:: SELECTED EXCERPT ::

Kaleidoscope World is the second studio album by the British band Swing Out Sister. It was released in 1989 and features the singles "You on My Mind" (UK #28), "Where in the World?" (UK #47), "Forever Blue" (UK #80), and "Waiting Game". With the addition of an orchestra, this album features a more sophisticated, easy listening/retro sound than their previous synth-oriented debut album, 1987's It's Better to Travel. The album reached #9 on the UK Albums Chart.

Background
The album was notable for being released on the newly reactivated Polygram subsidiary label Fontana Records, which had been a highly successful record label in the 1960s (something reflected in the stylised cover art for Kaleidoscope World). The album also features solos from the veteran harmonica player Tommy Reilly. Original band member Martin Jackson left Swing Out Sister during the making of this album. Although the liner notes give "special thanks to Martin Jackson" and his co-writing credits appear on the songs "Tainted" and "Between Strangers", they also point out that "Swing Out Sister are Corinne Drewery and Andy Connell." Jimmy Webb arranged and conducted the orchestra for "Forever Blue" and "Precious Words."

Video EP
In 1990 the video EP Kaleidoscope World – The Videos was released featuring videos for the singles and a video for "The Kaleidoscope Affair".  Excerpts from "Coney Island Man" were also used as incidental music.

Track listing
LP and cassette version
 "You on My Mind" – (3:32)  (Andy Connell, Corinne Drewery, Paul Staveley O'Duffy) 
 "Where in the World" – (5:33)  (A. Connell, C. Drewery) 
 "Forever Blue" – (4:17)  (A. Connell, C. Drewery) 
 "Heart For Hire" – (4:25)  (A. Connell, C. Drewery) 
 "Tainted" – (3:59)  (A. Connell, C. Drewery, Martin Jackson) 
 "Waiting Game" – (4:15)  (A. Connell, C. Drewery) 
 "Precious Words" – (4:13)  (A. Connell, C. Drewery) 
 "Masquerade" – (4:46)  (A. Connell, C. Drewery) 
 "Between Strangers" – (4:06)  (A. Connell, C. Drewery, M. Jackson) 
 "The Kaleidoscope Affair" – (3:09)  (A. Connell, C. Drewery) 

CD version
 "You on My Mind" – (3:32)
 "Where in the World" – (5:33)
 "Forever Blue" – (4:17)
 "Heart For Hire" – (4:25)
 "Tainted" – (3:59)
 "Waiting Game" – (4:15)
 "Precious Words" – (4:13)
 "Masquerade" – (4:46)

:::
:: INPUT RECORDS ::

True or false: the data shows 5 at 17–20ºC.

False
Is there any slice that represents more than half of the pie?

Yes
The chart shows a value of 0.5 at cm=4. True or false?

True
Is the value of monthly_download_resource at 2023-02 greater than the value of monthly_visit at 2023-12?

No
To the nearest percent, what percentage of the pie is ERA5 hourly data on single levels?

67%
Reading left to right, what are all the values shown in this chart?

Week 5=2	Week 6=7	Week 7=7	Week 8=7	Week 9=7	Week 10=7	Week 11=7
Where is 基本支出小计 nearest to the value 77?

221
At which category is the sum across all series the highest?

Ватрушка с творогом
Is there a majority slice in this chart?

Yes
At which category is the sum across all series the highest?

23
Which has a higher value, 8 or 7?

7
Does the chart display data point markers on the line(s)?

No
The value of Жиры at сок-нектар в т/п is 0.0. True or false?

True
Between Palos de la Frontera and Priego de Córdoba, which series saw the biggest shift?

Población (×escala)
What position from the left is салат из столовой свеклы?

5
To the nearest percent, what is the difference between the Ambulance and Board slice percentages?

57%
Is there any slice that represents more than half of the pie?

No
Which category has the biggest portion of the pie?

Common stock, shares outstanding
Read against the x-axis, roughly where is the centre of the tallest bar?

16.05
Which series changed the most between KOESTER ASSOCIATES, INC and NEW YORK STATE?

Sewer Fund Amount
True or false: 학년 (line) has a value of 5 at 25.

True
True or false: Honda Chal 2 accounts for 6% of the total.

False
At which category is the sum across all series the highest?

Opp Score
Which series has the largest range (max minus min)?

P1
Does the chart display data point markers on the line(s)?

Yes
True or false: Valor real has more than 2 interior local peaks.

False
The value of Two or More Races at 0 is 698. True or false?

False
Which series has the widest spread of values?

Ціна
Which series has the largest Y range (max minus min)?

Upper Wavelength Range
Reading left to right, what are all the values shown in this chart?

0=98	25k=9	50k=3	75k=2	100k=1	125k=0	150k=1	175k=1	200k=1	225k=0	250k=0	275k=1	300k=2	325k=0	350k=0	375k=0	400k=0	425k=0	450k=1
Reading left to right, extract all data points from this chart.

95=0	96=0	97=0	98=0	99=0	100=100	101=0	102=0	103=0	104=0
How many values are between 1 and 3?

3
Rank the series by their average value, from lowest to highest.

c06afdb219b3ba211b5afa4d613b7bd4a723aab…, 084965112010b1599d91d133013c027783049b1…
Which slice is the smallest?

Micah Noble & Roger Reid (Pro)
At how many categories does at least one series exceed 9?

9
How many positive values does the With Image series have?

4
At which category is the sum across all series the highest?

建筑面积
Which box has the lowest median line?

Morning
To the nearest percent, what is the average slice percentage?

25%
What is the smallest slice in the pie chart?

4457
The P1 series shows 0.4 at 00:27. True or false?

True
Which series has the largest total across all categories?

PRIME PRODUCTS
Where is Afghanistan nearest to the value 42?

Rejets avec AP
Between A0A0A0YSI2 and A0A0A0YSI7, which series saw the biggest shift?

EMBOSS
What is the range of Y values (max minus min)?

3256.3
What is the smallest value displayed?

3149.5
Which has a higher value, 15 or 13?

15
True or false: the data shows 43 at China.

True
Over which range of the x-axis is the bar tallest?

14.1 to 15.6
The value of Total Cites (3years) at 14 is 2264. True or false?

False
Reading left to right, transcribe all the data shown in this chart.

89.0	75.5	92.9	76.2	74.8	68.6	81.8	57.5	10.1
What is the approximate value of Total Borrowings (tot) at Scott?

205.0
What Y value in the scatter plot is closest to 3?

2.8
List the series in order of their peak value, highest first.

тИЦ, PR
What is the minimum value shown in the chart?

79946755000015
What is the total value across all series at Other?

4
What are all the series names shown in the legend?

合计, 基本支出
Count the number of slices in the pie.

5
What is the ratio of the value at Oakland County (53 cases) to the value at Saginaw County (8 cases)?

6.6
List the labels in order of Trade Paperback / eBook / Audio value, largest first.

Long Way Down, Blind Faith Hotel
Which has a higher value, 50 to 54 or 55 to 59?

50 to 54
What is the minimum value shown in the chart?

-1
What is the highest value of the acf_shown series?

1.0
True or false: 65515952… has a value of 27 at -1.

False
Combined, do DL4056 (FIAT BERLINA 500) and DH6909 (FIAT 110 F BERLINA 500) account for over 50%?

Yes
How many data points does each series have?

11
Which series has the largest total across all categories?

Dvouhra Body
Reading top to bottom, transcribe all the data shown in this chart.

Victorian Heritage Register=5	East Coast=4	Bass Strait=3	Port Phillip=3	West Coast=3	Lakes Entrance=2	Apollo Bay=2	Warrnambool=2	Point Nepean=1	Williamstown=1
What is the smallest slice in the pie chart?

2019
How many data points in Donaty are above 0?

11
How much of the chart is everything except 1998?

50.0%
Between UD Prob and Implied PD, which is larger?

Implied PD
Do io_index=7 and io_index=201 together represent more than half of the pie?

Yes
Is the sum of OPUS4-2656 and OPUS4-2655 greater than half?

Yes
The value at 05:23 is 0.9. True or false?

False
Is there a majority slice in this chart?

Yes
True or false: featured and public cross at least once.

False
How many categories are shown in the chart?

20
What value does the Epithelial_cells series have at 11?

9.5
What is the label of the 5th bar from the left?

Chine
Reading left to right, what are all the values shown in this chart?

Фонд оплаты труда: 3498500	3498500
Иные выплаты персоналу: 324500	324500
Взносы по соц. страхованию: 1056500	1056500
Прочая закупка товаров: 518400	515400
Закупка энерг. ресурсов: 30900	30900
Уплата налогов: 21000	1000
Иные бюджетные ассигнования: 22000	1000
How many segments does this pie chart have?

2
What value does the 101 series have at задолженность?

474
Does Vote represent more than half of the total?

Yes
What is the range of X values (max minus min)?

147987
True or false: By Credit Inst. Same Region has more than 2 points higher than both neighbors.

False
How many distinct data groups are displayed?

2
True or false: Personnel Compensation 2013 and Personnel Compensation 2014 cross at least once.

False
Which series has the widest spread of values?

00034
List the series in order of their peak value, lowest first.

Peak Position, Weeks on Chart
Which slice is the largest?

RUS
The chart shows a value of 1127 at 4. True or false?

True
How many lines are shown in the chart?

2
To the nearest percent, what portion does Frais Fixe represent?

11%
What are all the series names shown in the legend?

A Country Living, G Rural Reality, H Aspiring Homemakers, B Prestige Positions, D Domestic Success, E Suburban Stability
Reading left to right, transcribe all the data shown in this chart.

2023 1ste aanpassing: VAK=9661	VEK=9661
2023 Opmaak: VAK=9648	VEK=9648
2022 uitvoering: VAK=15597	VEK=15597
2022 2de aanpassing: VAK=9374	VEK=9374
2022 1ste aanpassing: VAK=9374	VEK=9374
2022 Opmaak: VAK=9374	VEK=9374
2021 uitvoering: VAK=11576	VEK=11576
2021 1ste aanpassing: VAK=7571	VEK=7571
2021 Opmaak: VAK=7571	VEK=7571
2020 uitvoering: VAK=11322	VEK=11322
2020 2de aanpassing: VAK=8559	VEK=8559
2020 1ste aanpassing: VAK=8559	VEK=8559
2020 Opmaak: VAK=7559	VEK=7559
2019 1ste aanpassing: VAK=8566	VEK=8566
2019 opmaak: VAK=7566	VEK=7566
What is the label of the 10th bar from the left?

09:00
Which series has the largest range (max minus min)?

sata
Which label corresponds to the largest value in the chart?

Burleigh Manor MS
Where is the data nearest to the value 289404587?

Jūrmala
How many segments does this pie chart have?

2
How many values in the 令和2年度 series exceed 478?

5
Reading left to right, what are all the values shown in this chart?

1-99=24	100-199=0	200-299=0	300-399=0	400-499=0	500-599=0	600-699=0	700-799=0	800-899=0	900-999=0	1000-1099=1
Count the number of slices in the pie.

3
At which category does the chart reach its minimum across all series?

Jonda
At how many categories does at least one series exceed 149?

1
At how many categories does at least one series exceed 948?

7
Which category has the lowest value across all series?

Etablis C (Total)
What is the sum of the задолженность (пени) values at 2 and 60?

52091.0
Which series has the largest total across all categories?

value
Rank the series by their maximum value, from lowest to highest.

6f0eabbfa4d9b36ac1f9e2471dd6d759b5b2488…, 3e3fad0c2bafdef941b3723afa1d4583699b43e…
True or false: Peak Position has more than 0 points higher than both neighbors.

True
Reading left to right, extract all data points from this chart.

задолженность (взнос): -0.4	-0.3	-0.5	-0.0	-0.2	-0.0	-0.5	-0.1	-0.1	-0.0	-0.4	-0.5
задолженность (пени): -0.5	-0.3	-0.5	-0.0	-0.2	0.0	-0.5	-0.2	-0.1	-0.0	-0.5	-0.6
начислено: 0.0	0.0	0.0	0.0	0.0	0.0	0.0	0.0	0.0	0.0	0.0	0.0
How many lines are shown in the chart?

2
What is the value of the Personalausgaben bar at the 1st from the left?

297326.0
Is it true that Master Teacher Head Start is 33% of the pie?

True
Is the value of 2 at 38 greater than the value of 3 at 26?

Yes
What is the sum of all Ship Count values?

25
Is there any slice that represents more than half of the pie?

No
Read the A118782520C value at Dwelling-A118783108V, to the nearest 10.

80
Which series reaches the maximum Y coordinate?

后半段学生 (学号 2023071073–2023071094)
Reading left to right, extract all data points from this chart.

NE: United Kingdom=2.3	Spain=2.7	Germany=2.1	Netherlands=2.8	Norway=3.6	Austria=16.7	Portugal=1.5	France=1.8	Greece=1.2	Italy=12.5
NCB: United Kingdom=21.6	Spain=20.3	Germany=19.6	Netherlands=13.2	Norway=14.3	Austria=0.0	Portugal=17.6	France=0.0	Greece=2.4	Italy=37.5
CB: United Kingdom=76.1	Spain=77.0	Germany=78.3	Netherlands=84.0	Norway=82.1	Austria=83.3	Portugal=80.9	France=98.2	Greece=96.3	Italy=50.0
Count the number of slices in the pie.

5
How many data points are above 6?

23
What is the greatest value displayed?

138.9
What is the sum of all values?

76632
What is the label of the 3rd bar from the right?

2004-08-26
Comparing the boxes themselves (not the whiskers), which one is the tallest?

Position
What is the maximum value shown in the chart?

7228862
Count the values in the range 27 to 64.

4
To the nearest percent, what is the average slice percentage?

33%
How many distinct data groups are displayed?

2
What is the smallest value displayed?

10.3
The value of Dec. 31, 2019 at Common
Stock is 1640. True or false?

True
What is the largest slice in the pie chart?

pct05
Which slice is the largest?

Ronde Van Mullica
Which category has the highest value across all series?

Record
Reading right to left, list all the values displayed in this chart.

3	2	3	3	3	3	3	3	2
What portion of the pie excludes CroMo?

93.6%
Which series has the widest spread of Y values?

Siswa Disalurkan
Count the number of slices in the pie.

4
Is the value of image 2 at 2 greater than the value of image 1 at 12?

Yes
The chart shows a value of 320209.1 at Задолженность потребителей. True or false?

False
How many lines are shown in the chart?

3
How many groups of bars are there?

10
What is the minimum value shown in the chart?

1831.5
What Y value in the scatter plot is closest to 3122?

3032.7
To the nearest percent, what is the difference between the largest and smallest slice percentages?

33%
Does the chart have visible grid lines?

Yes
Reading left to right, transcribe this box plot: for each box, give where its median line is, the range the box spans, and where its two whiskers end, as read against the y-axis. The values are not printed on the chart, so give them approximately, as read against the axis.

:::

▸ SET OF TASKS
a: In the Kaleidoscope World text, which veteran harmonica player contributes solos to the album?
b: Substitute "graph" for every "chart" in the rows, from the line holding "Ronde Van Mullica" through the end of the rows, inclusive. Reproduce only those lines, leaving everything else unchanged.

▸ ANSWERS TO THE EXERCISES
a: Tommy Reilly

b:
Ronde Van Mullica
Which category has the highest value across all series?

Record
Reading right to left, list all the values displayed in this graph.

3	2	3	3	3	3	3	3	2
What portion of the pie excludes CroMo?

93.6%
Which series has the widest spread of Y values?

Siswa Disalurkan
Count the number of slices in the pie.

4
Is the value of image 2 at 2 greater than the value of image 1 at 12?

Yes
The graph shows a value of 320209.1 at Задолженность потребителей. True or false?

False
How many lines are shown in the graph?

3
How many groups of bars are there?

10
What is the minimum value shown in the graph?

1831.5
What Y value in the scatter plot is closest to 3122?

3032.7
To the nearest percent, what is the difference between the largest and smallest slice percentages?

33%
Does the graph have visible grid lines?

Yes
Reading left to right, transcribe this box plot: for each box, give where its median line is, the range the box spans, and where its two whiskers end, as read against the y-axis. The values are not printed on the graph, so give them approximately, as read against the axis.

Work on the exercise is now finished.